The objective metric must be collected into summary.csv. For example, this objective:

objective:
  metric: hit_rate_both
  mode: max

requires:

collect:
  - path: optimized_xyz/merged_hits.csv
    metrics:
      hit_rate_both:
        column: both_hit
        agg: mean

For minimization:

objective:
  metric: mean_rmsd
  mode: min

Bayesian mode requires Optuna.

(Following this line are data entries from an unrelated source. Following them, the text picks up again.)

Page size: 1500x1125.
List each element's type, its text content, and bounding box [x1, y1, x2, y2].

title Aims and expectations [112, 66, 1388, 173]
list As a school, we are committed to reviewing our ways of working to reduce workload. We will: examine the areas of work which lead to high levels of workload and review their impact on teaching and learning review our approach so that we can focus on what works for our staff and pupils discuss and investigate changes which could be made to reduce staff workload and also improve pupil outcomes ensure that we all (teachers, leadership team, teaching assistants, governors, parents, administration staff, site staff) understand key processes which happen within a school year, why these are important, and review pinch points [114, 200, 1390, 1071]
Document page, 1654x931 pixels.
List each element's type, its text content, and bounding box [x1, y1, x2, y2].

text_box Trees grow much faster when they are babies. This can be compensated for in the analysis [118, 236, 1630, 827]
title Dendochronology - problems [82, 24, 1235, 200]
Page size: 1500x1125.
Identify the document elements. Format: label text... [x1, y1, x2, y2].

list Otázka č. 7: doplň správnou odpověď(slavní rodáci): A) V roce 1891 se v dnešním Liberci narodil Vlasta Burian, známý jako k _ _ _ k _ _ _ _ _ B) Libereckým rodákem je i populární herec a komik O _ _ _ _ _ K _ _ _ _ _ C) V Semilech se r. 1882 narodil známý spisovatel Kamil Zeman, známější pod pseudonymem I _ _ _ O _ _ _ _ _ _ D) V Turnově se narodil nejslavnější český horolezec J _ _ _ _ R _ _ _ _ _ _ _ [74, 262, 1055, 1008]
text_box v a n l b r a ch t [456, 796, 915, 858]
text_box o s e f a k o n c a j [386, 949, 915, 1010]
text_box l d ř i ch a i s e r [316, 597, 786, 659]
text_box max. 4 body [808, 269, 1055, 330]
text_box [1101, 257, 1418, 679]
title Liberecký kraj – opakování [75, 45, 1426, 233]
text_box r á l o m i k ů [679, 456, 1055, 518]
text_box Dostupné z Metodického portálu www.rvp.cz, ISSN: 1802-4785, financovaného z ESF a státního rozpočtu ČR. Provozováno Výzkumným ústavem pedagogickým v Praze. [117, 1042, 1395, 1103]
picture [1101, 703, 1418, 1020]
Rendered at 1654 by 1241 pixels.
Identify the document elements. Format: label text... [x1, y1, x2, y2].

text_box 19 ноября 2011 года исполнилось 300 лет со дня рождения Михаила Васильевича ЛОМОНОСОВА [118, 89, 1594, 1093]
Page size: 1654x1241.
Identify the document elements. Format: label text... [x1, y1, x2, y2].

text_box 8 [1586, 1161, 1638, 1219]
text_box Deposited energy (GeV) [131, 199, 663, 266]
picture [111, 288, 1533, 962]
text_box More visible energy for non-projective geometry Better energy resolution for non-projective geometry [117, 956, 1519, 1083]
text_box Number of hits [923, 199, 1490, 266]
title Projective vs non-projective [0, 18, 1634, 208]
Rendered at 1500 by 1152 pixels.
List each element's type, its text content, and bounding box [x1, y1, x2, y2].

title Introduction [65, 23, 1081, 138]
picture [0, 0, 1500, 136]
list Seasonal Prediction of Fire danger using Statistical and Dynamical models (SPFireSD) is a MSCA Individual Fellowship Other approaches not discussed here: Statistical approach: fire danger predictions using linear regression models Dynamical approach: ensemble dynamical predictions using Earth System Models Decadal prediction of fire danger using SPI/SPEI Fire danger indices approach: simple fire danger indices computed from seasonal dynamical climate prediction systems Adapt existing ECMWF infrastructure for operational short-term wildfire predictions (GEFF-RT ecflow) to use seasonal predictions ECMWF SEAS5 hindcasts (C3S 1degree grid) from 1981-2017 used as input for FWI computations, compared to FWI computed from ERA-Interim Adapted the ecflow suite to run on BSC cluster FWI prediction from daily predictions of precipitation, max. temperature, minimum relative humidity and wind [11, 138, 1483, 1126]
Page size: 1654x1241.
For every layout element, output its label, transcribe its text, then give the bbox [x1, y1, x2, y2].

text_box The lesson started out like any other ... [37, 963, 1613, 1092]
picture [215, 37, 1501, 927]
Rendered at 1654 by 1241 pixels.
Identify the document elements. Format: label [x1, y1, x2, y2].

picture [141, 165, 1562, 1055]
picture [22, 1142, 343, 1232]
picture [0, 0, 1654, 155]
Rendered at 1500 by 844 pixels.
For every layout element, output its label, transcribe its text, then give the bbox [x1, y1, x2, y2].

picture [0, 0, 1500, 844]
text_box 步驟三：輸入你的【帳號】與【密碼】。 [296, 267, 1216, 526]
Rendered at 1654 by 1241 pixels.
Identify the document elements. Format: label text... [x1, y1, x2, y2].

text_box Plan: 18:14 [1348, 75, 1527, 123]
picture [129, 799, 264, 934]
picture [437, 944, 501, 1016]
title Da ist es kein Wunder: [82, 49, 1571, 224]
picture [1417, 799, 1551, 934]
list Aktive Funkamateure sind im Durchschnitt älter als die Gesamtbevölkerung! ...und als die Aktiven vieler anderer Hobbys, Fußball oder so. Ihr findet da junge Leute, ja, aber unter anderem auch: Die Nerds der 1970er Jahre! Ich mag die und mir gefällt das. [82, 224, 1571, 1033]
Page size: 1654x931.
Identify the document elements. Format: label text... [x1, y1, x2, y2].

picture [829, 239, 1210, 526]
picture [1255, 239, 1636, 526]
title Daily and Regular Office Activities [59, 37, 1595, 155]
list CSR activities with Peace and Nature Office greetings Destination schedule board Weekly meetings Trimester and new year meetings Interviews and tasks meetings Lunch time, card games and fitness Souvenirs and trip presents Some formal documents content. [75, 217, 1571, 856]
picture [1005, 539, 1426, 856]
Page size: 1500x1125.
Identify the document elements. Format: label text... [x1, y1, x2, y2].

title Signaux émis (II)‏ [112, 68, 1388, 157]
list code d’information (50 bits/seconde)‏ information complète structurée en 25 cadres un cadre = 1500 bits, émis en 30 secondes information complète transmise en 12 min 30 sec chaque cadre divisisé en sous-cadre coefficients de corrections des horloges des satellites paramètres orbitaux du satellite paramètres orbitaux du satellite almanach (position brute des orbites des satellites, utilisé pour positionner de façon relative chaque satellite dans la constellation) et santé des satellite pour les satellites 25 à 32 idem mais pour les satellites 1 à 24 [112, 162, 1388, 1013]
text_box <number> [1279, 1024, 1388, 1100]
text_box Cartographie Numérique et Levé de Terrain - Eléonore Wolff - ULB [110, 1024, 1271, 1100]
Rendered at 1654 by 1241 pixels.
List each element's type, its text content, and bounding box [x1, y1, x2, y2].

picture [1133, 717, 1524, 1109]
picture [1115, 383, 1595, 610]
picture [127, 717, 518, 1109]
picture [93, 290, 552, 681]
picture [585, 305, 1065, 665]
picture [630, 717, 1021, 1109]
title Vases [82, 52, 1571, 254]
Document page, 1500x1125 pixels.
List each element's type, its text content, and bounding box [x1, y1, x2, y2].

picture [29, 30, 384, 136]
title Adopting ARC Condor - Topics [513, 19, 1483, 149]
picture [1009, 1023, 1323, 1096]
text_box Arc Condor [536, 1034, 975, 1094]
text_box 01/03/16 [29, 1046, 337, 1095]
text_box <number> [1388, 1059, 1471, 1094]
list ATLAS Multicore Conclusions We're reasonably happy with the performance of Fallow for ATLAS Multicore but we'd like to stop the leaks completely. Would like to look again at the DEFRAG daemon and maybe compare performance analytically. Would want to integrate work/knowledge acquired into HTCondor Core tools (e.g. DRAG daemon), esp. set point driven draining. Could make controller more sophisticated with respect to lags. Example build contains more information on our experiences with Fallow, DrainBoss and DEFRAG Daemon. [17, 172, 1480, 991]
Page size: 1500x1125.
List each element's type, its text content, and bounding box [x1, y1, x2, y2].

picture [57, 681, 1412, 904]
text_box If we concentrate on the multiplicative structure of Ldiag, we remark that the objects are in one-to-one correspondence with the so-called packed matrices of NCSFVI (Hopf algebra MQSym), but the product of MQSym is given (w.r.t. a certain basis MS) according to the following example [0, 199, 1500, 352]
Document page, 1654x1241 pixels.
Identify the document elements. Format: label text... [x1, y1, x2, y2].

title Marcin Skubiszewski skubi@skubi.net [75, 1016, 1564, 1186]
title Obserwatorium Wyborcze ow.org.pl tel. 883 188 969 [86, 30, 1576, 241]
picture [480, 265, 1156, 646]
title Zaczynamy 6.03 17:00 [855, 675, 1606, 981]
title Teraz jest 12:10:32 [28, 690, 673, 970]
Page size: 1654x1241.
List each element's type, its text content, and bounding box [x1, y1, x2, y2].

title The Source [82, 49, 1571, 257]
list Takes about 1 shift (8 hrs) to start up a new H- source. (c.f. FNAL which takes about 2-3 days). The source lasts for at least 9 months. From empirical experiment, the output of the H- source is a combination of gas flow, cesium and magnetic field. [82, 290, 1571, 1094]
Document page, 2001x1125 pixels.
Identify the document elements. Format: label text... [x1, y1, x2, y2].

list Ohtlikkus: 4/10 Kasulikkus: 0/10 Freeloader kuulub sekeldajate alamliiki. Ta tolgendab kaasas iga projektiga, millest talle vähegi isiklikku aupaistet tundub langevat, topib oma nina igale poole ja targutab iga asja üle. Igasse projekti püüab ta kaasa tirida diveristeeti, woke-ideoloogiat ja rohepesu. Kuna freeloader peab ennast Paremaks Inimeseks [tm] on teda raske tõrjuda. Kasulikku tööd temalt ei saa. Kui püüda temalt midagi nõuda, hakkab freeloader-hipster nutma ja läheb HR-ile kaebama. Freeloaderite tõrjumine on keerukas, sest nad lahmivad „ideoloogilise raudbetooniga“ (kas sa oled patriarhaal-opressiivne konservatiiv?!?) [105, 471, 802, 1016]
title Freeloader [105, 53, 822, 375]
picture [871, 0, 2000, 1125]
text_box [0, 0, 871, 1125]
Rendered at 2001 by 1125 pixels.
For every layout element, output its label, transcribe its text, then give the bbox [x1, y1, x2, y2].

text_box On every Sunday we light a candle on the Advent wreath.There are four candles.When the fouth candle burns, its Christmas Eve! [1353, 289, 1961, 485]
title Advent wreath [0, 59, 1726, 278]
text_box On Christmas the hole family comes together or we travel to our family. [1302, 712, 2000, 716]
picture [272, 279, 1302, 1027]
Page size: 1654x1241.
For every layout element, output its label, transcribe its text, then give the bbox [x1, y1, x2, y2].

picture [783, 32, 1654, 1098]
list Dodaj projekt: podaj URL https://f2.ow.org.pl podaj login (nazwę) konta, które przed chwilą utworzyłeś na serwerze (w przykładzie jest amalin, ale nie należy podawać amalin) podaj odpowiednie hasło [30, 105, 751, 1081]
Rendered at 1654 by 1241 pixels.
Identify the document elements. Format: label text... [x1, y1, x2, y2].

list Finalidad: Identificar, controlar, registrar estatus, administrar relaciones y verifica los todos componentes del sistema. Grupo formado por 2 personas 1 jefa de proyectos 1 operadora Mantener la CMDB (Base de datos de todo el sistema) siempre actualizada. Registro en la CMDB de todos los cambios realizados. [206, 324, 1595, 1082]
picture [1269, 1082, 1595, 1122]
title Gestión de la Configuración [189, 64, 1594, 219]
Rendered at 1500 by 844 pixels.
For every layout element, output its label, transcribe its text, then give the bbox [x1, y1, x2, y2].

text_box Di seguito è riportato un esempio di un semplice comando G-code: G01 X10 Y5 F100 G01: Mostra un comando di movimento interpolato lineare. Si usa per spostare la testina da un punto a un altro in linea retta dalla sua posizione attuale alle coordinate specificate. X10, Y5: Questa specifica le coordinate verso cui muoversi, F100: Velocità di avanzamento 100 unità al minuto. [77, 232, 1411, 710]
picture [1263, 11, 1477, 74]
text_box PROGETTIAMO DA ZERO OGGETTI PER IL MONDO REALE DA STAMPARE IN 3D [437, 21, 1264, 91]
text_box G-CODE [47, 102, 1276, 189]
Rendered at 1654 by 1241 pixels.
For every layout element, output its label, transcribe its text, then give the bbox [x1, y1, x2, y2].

If Optuna is unavailable, install it or switch to:

search:
  method: grid

8. Resume Behavior

Each completed or failed run is recorded in:

<sweep_dir>/summary.csv

By default, any recorded configuration is skipped on the next launch:

MolCraftDiff generate-sweep configs/sweep_example.yaml --max-runs 10

To retry failed or interrupted rows:

MolCraftDiff generate-sweep configs/sweep_example.yaml --retry-failed --max-runs 10

The configuration identity is based on the swept parameter values, not the output directory name.


9. Practical Workflow

  1. Create a normal generation config for the controlled generation mode.

  2. Create a sweep config that points to it as base_config.

  3. Add only the parameters you actually want to vary.

  4. Make the eval workflow write CSV files under <run_output_dir>.

  5. Register those CSV files and metrics under collect.

  6. Start with:

MolCraftDiff generate-sweep configs/sweep_example.yaml --dry-run --max-runs 1
  1. Launch a small batch:

MolCraftDiff generate-sweep configs/sweep_example.yaml --max-runs 3
  1. Inspect:

sweep_results/example_sweep/summary.csv
  1. Continue the sweep when ready:

MolCraftDiff generate-sweep configs/sweep_example.yaml --max-runs 20

The sweep will skip configurations already present in summary.csv.